Wherever a line in the records contains the word "scene", return that line.

===== DATA SHOWN =====

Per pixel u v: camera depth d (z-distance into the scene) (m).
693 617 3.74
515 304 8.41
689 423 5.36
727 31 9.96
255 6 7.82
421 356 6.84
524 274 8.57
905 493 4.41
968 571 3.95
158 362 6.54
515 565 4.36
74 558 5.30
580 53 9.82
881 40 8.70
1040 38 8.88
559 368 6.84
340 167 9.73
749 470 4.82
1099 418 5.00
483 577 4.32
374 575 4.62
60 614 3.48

=====
===== DATA SHOWN =====

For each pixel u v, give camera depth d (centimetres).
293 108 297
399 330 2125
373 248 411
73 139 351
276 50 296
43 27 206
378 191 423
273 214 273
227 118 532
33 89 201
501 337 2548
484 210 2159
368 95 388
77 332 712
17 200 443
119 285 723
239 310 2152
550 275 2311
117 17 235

=====
===== DATA SHOWN =====

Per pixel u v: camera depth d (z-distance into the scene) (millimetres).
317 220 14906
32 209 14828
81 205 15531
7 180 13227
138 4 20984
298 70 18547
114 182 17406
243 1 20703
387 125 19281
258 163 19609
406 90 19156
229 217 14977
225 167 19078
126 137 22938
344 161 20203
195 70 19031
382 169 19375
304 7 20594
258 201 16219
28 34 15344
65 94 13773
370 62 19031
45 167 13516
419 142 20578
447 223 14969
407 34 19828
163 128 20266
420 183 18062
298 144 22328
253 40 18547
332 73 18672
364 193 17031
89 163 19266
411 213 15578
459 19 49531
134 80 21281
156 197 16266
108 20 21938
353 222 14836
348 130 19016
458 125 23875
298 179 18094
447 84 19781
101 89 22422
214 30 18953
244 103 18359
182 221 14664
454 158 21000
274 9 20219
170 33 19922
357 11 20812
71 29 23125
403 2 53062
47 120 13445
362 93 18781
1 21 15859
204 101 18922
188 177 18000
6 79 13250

=====

WRITTEN ANSWER
Per pixel u v: camera depth d (z-distance into the scene) (m).
Per pixel u v: camera depth d (z-distance into the scene) (millimetres).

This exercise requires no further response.